WORK TASK A —
Answer these questions using the essay on rebellion:
(i) Which school did the mother graduate from, and in what field?
(ii) What did she find out about the antibiotics her older brother bought during the war?
(iii) What program did she join to express her social conscience?
WORK TASK B —
Rewrite the paragraph of the essay on rebellion beginning "She was a pharmacy graduate" in a shorter form, keeping its main facts.

═════ PAGE EXCERPT ═════

The sacredness of rebellion

Ang Tigbuhat grew up in rebellious times. He was born in the confusion that followed the war, grew through adolescence as martial law was declared. He was a young man at the time of the first Edsa.

He grew his hair long and defined his individuality by what he felt was a healthy irreverence to authority. He might have learned this from his mother. She who spent the greater part of her life looking after the health of generations of her family. It is told that during the war, she saved the life of her older brother by discovering that the antibiotics he bought for his respiratory ailment was chalk. She proceeded to treat him with the correct medicine until he recovered.

She was a pharmacy graduate from the University of the Philippines Manila. She  intended to proceed to medicine but her father would not allow her as he felt this might ensure that she would never get married. The irony was that she would have to care for the health of her seven children and her husband who in his last years would be stricken with and die from cancer. How frustrated she must have felt for this turn of fate. She who was not allowed to be a doctor for being a woman and yet was practically forced to doctor those closest to her for the rest of her natural life.

And she would have been a good one. She was bright, read incessantly and at one time in her life expressed her social conscience by involving herself in a family planning program for poor people. It would be her short stint as an activist. She, of course, looked at her world with a singular critical-mindedness, which some of her  children inherited. She could look at herself and the life she led and see it exactly for what had gone right and what had gone wrong. She taught her children to love their neighbors. And since most of their neighbors were poor, she taught them especially to love the poor. And in a country such as she inhabited, that attitude required a rebelliousness that needed to be both nurtured and contained.

═════ GIVEN INFORMATION ═════

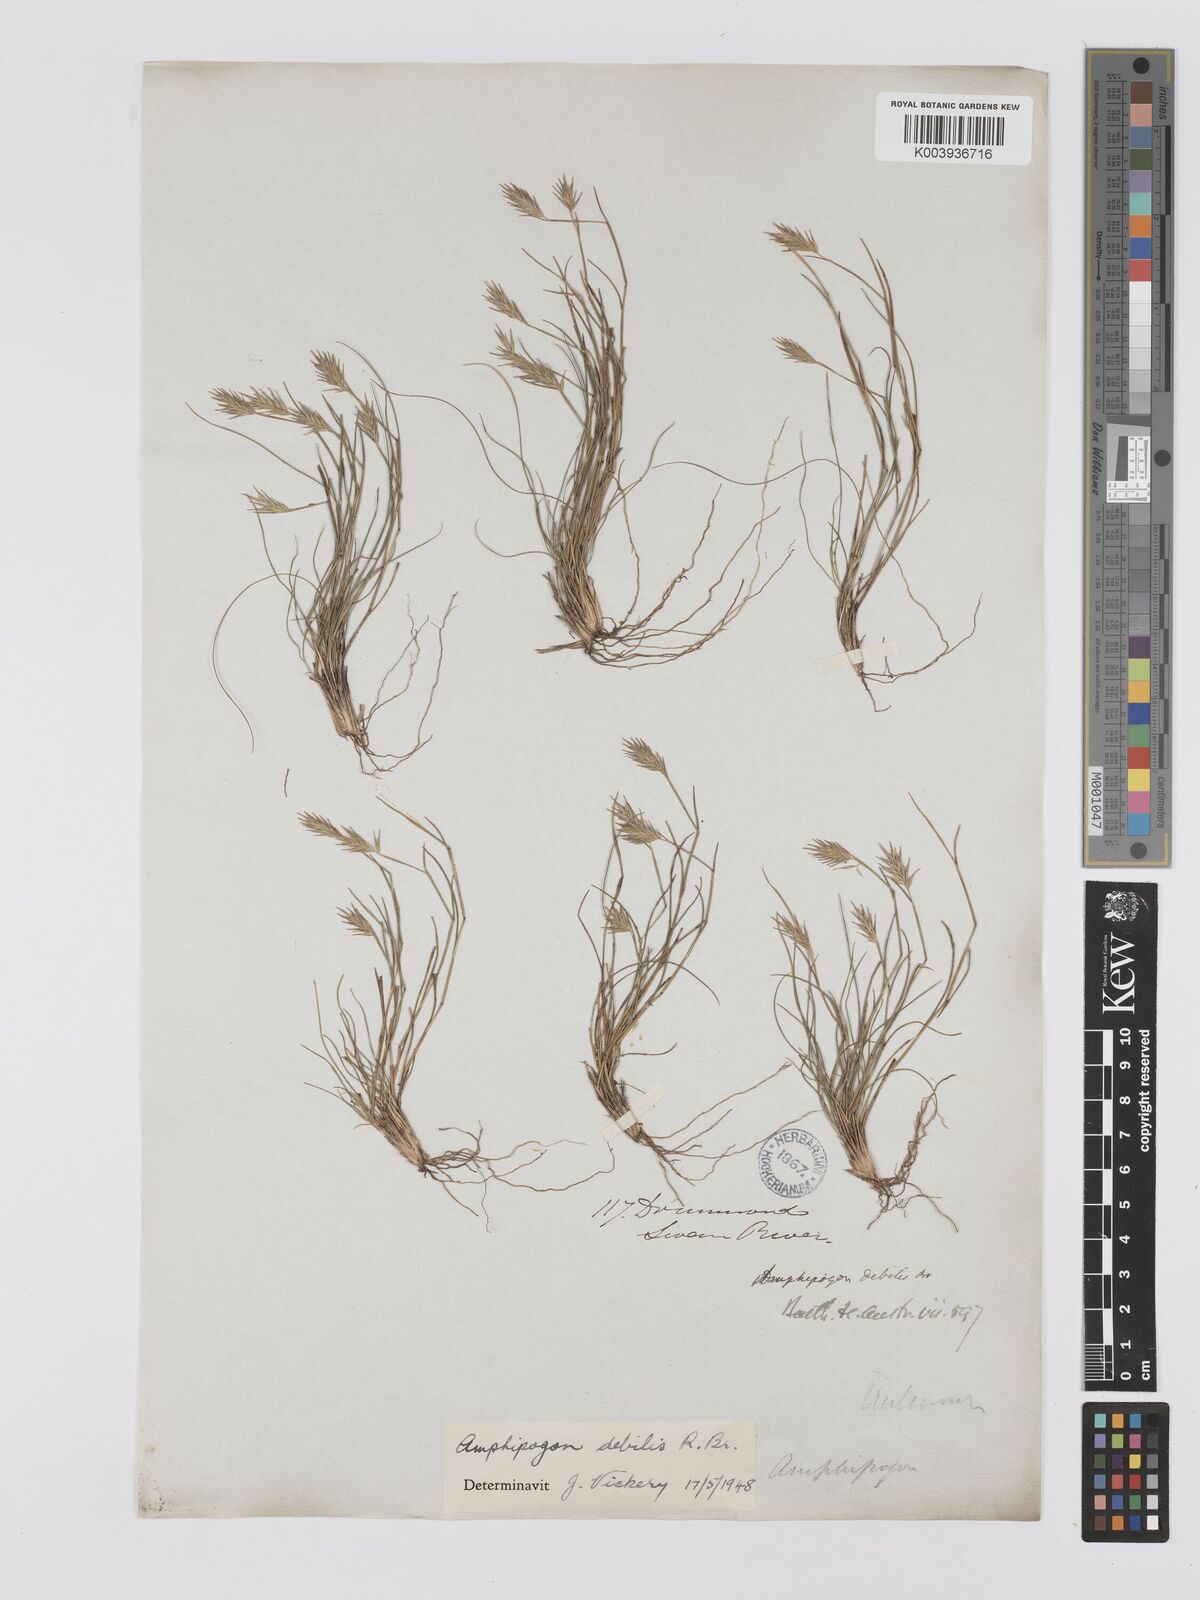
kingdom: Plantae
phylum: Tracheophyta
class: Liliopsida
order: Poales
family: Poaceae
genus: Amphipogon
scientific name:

═════

WRITTEN RESPONSE A —
(i) She graduated in pharmacy from the University of the Philippines Manila.
(ii) She found out that the antibiotics were chalk.
(iii) She joined a family planning program for poor people.

WRITTEN RESPONSE B —
She graduated in pharmacy from the University of the Philippines Manila and intended to study medicine. Her father would not allow it because he felt it might keep her from ever marrying. Ironically, she later had to care for the health of her seven children and of her husband, who died of cancer in his last years. She was denied a career as a doctor for being a woman, yet she spent the rest of her life doctoring those closest to her.